YOUR OBJECTIVE ->
Report each line in the records below that contains the word "کتاب", treating uppercase and lowercase as different.

** RECORDS SUPPLIED follows **

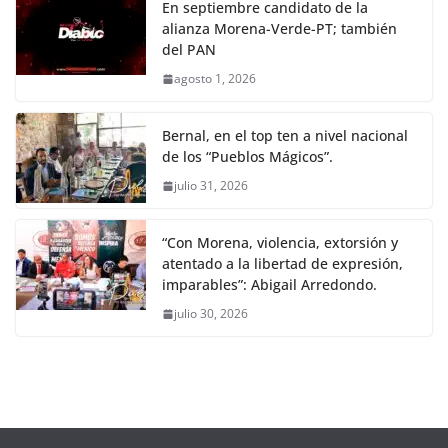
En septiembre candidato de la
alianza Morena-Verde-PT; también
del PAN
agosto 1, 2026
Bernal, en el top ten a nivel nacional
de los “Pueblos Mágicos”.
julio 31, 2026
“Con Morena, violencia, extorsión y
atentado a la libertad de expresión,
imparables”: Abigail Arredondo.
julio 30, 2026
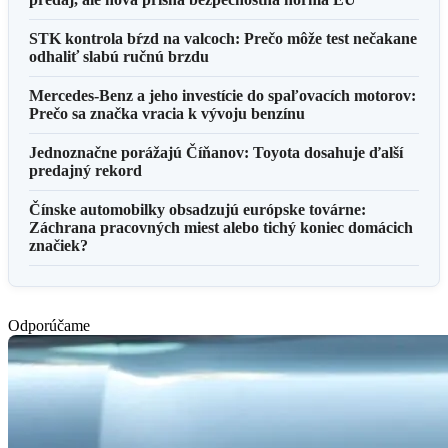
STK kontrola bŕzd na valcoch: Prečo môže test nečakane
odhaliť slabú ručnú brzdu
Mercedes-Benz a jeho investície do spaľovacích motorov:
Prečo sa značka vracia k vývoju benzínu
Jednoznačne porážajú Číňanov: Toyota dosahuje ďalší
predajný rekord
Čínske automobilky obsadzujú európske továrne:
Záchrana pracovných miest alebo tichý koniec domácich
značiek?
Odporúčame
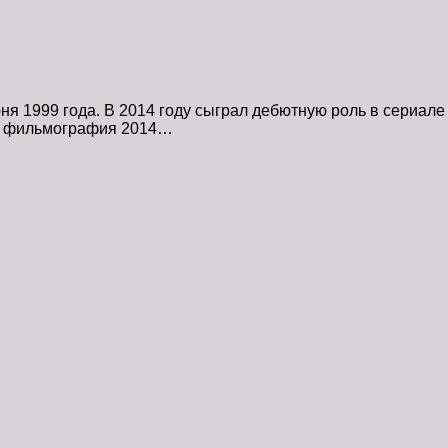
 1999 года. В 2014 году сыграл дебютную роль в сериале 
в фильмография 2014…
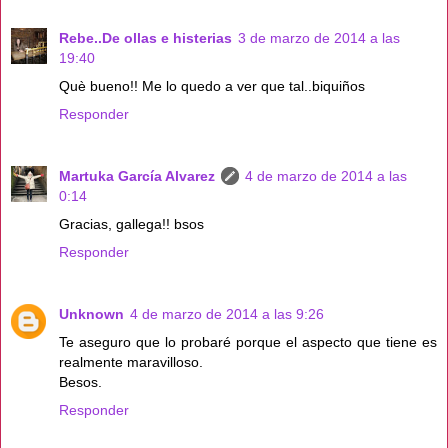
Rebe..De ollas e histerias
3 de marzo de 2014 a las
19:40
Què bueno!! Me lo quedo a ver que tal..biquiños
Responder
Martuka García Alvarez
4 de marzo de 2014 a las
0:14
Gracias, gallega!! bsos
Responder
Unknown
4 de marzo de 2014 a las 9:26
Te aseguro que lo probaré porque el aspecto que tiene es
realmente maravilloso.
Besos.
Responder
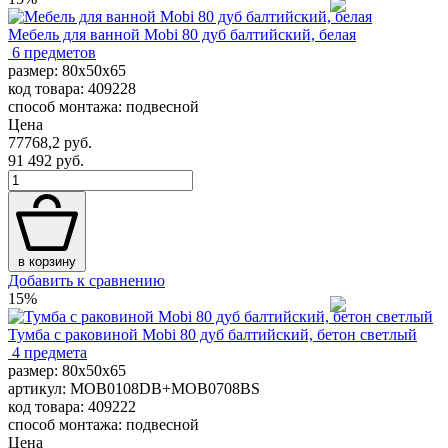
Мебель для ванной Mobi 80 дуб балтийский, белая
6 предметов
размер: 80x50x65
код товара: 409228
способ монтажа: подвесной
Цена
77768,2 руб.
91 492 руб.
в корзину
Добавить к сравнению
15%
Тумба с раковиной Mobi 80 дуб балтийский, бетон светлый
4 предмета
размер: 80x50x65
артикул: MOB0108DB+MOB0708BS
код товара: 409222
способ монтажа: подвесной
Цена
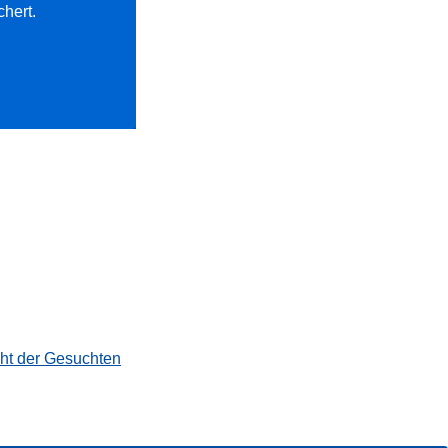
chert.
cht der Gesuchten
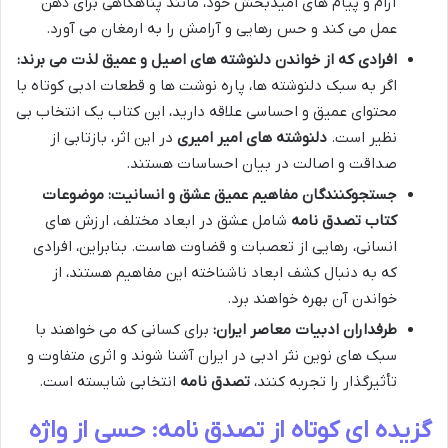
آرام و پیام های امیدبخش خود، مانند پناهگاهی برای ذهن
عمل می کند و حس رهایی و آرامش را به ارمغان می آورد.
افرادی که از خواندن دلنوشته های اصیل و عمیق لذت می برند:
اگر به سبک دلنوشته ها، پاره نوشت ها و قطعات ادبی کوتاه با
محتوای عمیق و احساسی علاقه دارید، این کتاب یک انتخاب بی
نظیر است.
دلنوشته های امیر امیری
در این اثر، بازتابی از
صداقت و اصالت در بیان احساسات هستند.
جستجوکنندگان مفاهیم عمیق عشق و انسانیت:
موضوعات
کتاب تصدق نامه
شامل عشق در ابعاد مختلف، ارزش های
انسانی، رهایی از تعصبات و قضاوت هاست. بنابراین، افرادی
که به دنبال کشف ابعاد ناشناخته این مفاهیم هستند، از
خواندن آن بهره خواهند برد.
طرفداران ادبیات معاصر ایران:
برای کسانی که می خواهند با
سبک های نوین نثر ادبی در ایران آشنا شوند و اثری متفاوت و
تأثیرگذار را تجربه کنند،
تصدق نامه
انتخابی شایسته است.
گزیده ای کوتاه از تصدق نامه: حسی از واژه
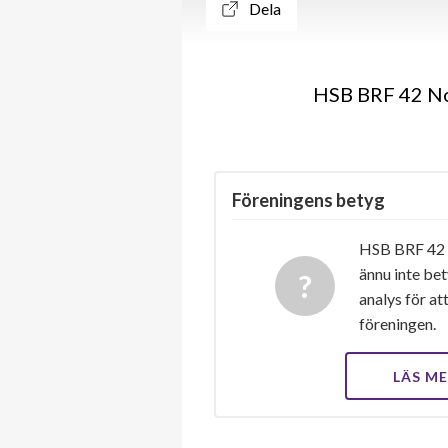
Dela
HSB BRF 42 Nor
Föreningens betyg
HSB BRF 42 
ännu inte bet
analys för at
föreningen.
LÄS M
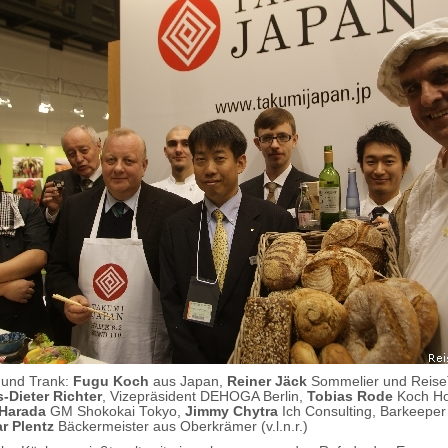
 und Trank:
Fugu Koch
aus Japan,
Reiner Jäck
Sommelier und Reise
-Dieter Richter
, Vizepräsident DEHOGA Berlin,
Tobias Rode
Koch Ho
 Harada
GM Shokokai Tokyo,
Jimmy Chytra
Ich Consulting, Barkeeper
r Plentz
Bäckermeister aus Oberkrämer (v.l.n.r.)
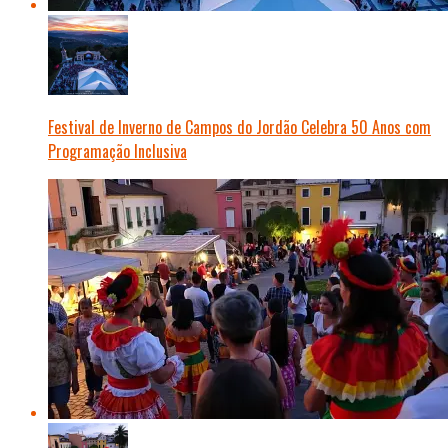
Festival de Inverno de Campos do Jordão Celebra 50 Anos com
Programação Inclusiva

** End of RECORDS SUPPLIED **

WRITTEN SOLUTION ->
محتوای عمیق و احساسی علاقه دارید، این کتاب یک انتخاب بی
کتاب تصدق نامه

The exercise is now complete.